São diversos os paradoxos associados a E Tudo o Vento Levou, quer na versão do romance de Margaret Mitchell, quer na do filme que Victor Fleming assinou como realizador. Fará sentido que os equívocos do politicamente correto tenham forçado a HBO a retirar temporariamente o título do seu catálogo a pretexto da violação dos códigos de conduta antirracistas? Justificar-se-á a indignação das feministas pelo facto de, embora casados, Scarlett e Rhett viverem uma das mais significativas cenas do livro como inequívoca violação sexual?
Estas questões surgem-me a propósito da discussão sobre elas tidas por Luís Caetano com o editor da Relógio de Água, Francisco Vale, que publicou há pouco o romance em dois volumes e sobre ele falou no inestimável Ronda da Noite da Antena 2.
Sem prejuízo de se contextualizarem os aspetos mais evidentes da contradição com os valores em consolidação nas nossas sociedades - para isso servem as apresentações prévias das sessões cinematográficas ou os prefácios dos livros - ambas as obras merecem ser vistas ou lidas por quem queira apreciar um filme de excelente qualidade, que esteticamente quase não envelheceu, e um romance épico, que acaba por dar da protagonista uma imagem de determinação e coragem, que pode desmentir o ambíguo contentamento com a agressão sexual a que se submeteu.
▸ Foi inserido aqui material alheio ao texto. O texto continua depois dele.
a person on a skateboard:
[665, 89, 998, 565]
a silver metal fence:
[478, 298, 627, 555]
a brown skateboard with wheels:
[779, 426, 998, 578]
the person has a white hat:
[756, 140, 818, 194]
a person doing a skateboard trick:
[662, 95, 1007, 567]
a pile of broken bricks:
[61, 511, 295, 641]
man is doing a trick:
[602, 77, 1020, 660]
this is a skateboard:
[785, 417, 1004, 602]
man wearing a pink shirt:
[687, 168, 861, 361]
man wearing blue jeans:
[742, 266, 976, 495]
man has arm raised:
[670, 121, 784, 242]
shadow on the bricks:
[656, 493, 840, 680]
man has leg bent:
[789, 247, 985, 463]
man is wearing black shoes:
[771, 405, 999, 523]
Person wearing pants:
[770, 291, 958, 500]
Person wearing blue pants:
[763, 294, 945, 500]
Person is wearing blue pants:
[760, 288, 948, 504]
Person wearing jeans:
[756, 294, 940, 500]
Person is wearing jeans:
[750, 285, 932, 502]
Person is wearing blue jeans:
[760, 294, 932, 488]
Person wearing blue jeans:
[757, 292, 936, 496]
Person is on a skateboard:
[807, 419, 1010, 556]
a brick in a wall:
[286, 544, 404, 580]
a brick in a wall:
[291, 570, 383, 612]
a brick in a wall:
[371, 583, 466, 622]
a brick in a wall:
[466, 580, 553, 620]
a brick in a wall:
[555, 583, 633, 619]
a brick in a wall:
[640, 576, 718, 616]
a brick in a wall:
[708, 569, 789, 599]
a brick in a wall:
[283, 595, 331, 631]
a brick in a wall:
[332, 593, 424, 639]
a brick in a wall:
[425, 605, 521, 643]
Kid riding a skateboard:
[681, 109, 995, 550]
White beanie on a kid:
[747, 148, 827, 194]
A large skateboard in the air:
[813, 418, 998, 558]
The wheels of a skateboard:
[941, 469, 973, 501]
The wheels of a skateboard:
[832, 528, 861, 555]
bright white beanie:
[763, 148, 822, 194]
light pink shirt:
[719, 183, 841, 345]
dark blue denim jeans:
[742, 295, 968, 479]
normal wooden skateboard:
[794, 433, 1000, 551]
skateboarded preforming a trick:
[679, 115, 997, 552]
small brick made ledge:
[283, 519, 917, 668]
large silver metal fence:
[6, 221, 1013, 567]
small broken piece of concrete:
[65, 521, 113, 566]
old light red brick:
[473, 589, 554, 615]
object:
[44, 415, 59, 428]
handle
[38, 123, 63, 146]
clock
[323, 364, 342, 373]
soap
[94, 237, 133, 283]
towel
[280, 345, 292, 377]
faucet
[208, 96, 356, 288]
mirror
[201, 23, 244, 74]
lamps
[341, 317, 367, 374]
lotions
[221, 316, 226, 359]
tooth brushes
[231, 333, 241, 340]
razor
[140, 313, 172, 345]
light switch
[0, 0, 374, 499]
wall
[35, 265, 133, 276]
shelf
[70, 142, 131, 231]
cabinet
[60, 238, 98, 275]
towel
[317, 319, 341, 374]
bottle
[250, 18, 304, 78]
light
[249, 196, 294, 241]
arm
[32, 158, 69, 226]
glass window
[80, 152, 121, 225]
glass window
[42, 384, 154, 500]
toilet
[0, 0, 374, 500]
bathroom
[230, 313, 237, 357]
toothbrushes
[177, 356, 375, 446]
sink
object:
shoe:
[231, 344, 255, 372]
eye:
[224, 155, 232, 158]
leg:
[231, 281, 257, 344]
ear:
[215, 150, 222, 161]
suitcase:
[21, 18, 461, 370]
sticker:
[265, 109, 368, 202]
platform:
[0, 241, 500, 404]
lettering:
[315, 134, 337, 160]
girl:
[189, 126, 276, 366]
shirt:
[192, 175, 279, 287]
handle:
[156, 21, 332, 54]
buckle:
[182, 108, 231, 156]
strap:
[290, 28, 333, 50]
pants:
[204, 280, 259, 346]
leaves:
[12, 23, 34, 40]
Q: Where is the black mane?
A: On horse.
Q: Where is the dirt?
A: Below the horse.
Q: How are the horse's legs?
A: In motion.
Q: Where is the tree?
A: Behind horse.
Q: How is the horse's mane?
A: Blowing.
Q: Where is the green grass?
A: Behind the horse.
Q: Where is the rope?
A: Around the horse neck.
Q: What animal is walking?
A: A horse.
Como em tudo na vida não se justifica alinhar pelo oito nem pelo oitenta, porque a virtude quase nunca está no meio, mas poder-se-á encontrá-la num sensato quartil mais próximo de um ou do outro lado.
Ademais outras perspetivas podem recolher-se dessa história. Por exemplo a de amanhã ser, de facto, um outro dia e nele se focarem esperanças de recomeços. Porque, mesmo para quem tem sido feliz ao longo de 45 anos de conjugalidade oficial (somar-se-á pelo menos outro na que não o era!) uma provação como a que, agora, eu e a Elza vivemos dá para sentir que desconhecíamos o quão jubilatórios eram de facto os nossos dias, mesmo banalizados por rotinas ou compromissos de circunstância. Daí a identificação com Scarlett de costas, ao crepúsculo, apostada em encontrar no futuro imediato a renovada força para recuperar a euforia da bem-aventurança.
Tomorrow is - de facto! - another day!